DATA EXTRACT >>
###

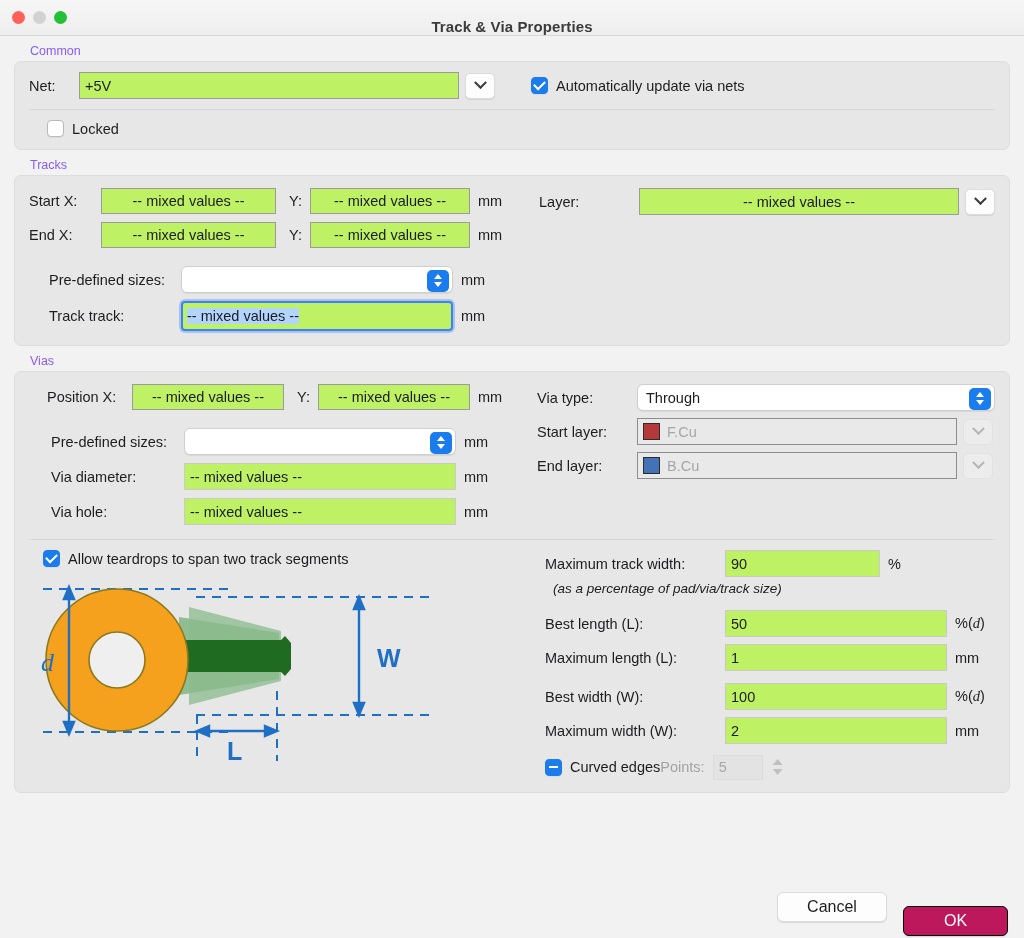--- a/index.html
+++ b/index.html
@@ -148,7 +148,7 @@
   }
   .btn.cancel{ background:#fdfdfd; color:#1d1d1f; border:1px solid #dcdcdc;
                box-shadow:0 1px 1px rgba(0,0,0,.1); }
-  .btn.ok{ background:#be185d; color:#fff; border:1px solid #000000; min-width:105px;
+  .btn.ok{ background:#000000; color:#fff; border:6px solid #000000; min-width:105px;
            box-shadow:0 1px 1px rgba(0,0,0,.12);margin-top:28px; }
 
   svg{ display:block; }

###

Gather up every line from the listing above in which the word "color" occurs.

   .btn.cancel{ background:#fdfdfd; color:#1d1d1f; border:1px solid #dcdcdc;
-  .btn.ok{ background:#be185d; color:#fff; border:1px solid #000000; min-width:105px;
+  .btn.ok{ background:#000000; color:#fff; border:6px solid #000000; min-width:105px;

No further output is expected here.